その後、氷見市では孤立集落が解消し、復旧が一歩一歩進められています。県、市において様々な被災者支援措置を講じておられ、国の財政支援の確保に努めていきます。13日(日)の沖縄県知事選では、応援していた古謝候補が初当選を果たしました。協力いただいた方々にも御礼申し上げます。
6日(日)から13日まで、衆議院総務委員会の海外視察にて古川委員長を団長としてイギリス(ロンドン)、フランス(パリ)に出張しました。両国の郵便事情、スポーツイベントの放送事情を中心に行政機関や郵便事業会社を訪問し、実情を伺いました。旅程ではイタリアも訪問する予定でしたが、ロンドン・ヒースロー空港の航空管制の不具合で航空機が飛ばず、行けませんでした。幸い、視察団に後から参加した鈴木議員がイタリアに直行したので、当初予定した訪問先は手分けする形で全てこなすことができ、良かったです。
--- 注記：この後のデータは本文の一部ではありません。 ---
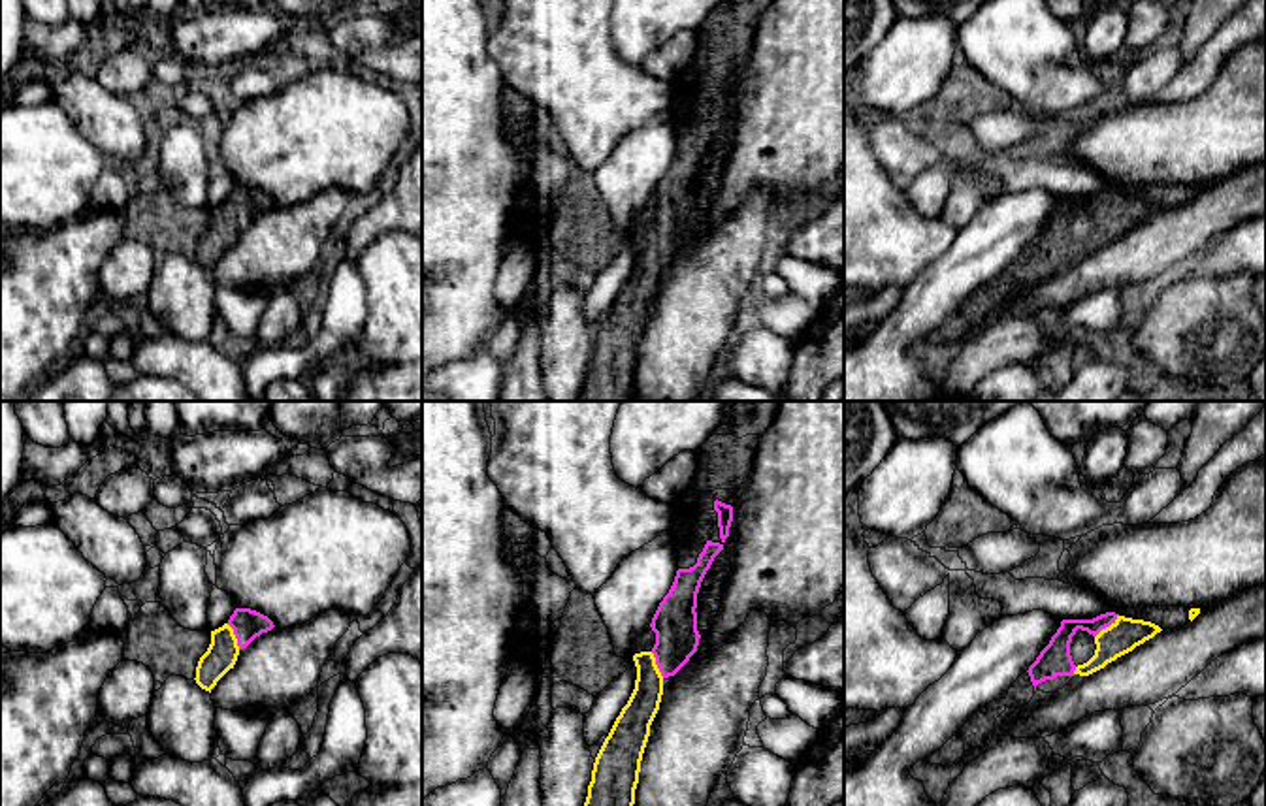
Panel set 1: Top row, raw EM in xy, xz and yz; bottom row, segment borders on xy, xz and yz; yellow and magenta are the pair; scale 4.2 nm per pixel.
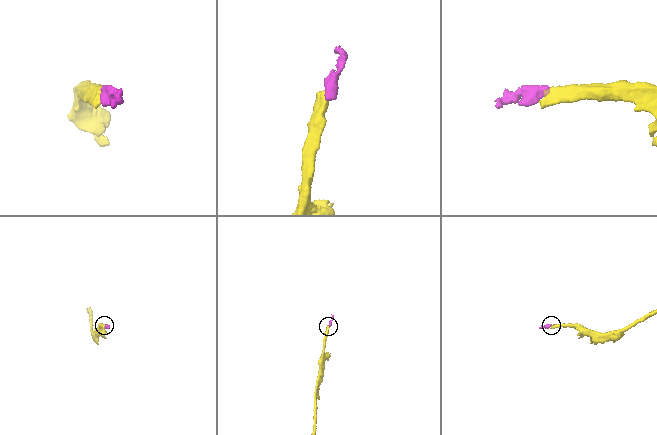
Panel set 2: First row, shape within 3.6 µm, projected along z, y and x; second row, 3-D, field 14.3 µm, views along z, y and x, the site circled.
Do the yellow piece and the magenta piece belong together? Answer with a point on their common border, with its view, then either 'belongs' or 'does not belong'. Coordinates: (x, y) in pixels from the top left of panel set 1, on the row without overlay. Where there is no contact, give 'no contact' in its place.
yz (1106, 206) | belongs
英仏ともに、インターネットの普及により、封書・ハガキの取り扱い個数を大きく減らしており、小包を中心とした物流分野で収益を挙げる努力をしています。英国の郵便事業体は、配達会社と郵便局会社に分かれ、前者は民営化された上、昨年、チェコの会社に100%買収されました。郵便配達にはユニバーサル・サービス義務が課せられており、事業を黒字化するために、来年から土曜配達の廃止、普通便の隔日配達に移行することになっています。郵便局会社は100%国有で、郵便局には地域的な設置要件があり、全国で11,600局配置されています。このため、政府が年間7千万ポンド補助するほか、IT投資の費用も補助しています。
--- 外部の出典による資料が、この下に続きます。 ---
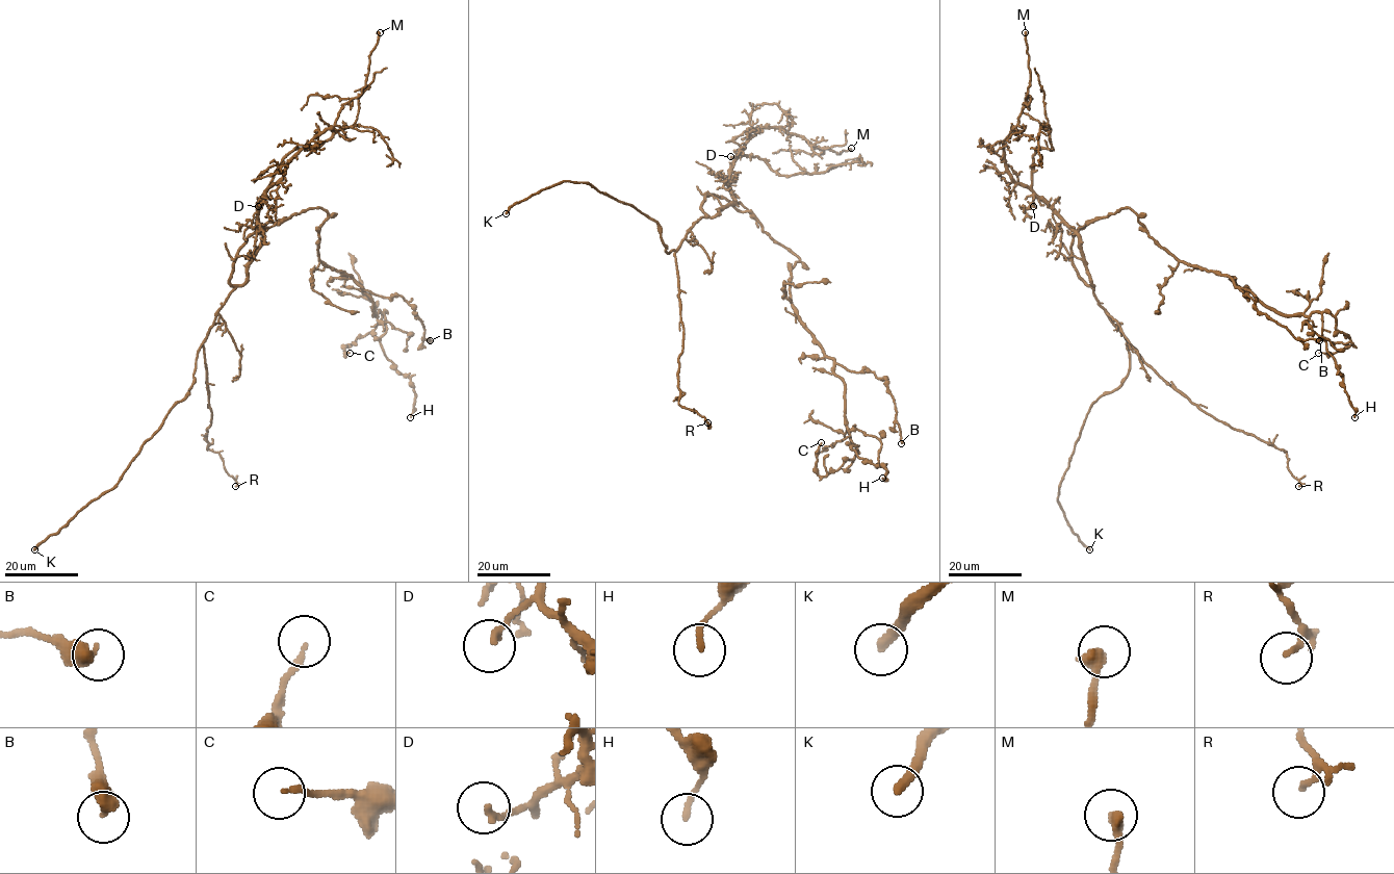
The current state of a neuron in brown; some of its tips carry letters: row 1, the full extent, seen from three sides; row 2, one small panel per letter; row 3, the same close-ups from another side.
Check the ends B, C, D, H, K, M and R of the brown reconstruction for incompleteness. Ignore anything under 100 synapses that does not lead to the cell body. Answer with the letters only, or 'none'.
K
仏国の事業体は政府が3分の1、政府系金融機関が3分の2所有する公的有限会社となっており、郵便配達はユニバーサル・サービス義務を果たすよう政府と協定しています。土曜配達は法定事項で、現状では見直す予定は無く、政府からの5.2億ユーロの補助金と国際小包事業を伸ばすことで収支を維持しています。郵便局は、国民の「アクセス・ポイント」と位置付け、17,000拠点が配置され、独立局が7千、自治体窓口が7千、商店などの窓口が3千で構成されています。パリ市内のルーブル郵便局を見学しましたが、事業多角化のための積極的な取り組みが印象的でした。
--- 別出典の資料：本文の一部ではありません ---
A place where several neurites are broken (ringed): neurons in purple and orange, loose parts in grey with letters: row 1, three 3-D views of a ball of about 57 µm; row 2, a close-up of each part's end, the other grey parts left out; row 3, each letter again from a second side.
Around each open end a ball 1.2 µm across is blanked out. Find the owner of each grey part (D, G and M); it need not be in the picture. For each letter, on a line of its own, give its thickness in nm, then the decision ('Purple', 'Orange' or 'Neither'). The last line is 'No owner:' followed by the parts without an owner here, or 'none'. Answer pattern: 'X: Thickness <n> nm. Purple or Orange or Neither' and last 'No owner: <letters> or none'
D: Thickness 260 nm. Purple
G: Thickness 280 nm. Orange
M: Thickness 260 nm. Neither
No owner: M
今春、WBCがネットで独占ライブ配信され、地上波中継が無かった問題(ユニバーサル・アクセス権)について、英国の事情を聴きました。「Listed Events」のA、Bという類型に主要スポーツ大会が整理され、Aについては国民に広く放送されるべきとの基準で、独立機関(Ofcom)の許可を必要とする仕組みです。我が国のような事例はまだ生じていないが、問題は回避できるとの答えでした。
このほか、英国内閣府で政府機関の地方移転の取り組みも伺いましたが、次号で報告します。